Dr. Israel urged the audience to read  the “Vienna Protocol” by Rabbi Joseph A. Polak, Hillel rabbi emeritus at Boston University, which outlines how to deal with finding Jewish remains and addresses the use of images such as those in the Pernkopf atlas and concluded it is up to the individual to make their own decision to use or not use Pernkopf's Anatomy but with the knowledge and memory of how it was created.

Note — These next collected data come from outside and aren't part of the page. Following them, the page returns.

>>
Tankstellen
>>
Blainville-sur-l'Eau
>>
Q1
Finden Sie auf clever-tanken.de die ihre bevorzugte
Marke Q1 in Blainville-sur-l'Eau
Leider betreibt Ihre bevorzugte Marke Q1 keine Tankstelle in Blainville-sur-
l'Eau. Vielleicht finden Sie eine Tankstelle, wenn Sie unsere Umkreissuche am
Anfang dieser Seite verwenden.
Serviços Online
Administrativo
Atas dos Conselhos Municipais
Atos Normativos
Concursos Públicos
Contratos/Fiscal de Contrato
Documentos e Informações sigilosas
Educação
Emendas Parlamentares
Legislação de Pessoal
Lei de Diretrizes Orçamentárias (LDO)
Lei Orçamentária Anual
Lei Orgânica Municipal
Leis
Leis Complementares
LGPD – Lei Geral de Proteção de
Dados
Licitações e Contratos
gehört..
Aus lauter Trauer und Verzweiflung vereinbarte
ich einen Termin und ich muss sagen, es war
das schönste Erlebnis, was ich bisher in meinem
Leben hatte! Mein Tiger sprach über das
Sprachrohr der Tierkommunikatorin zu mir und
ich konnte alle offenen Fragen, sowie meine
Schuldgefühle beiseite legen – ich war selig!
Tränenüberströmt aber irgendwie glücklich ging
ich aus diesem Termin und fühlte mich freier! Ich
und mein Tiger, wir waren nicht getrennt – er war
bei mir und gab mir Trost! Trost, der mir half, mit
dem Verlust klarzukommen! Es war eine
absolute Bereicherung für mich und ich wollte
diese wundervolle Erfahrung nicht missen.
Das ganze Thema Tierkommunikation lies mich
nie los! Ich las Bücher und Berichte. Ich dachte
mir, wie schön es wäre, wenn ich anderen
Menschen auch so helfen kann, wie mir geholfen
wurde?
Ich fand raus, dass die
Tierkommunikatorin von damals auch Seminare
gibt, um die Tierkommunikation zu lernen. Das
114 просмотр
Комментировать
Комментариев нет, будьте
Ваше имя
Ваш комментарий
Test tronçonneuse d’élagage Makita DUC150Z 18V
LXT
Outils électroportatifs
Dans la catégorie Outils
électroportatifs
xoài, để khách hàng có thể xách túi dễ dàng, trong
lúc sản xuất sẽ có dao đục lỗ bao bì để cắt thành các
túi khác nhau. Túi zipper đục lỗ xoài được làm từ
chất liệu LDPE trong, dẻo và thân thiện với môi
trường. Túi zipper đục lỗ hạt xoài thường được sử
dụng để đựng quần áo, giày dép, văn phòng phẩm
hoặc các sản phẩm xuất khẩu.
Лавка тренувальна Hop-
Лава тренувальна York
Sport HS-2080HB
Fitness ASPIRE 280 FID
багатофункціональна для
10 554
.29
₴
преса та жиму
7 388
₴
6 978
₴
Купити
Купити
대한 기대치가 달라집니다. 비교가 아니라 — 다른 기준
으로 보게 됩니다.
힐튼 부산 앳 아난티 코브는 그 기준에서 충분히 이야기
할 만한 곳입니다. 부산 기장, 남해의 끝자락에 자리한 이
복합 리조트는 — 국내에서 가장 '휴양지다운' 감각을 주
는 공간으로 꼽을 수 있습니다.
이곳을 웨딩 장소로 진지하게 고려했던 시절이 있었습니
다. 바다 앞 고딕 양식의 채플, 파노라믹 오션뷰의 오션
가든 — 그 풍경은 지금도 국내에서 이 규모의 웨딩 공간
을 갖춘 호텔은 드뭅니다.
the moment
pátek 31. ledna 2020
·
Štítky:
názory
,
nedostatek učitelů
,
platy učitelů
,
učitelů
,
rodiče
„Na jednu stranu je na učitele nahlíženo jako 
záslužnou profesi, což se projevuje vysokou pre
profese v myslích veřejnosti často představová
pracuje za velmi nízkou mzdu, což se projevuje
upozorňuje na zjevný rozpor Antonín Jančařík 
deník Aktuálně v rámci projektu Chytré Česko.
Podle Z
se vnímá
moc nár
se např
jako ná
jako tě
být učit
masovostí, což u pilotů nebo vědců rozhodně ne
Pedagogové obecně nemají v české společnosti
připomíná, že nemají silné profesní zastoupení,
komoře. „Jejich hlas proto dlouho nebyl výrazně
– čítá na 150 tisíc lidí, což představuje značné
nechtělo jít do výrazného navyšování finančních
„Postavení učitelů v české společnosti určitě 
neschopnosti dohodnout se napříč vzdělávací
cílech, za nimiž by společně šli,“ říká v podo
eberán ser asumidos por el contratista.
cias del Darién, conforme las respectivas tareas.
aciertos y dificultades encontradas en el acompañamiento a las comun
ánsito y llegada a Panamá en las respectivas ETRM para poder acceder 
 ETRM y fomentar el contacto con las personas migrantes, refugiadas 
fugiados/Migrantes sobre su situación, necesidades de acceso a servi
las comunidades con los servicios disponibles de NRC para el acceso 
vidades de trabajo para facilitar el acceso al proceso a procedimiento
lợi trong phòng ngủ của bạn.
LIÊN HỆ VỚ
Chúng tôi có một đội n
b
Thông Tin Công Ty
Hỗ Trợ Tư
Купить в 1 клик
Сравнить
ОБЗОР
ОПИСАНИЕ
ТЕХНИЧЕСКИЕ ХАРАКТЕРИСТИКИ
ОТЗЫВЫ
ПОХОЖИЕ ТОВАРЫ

Photo from left: Marie T. Ascher, M.S., M.P.H., the Lillian Hetrick Huber Endowed Director of the Health Sciences Library; Edward C. Halperin, M.D., M.A., chancellor and chief executive officer; Matthew Pravetz, O.F.M., Ph.D. ’88, professor of cell biology and anatomy, program director and assistant dean for basic sciences; Anne Bayefsky, director, Touro Institute on Human Rights and the Holocaust; and Rabbi Moshe D. Krupka, executive vice president, Touro College and University System.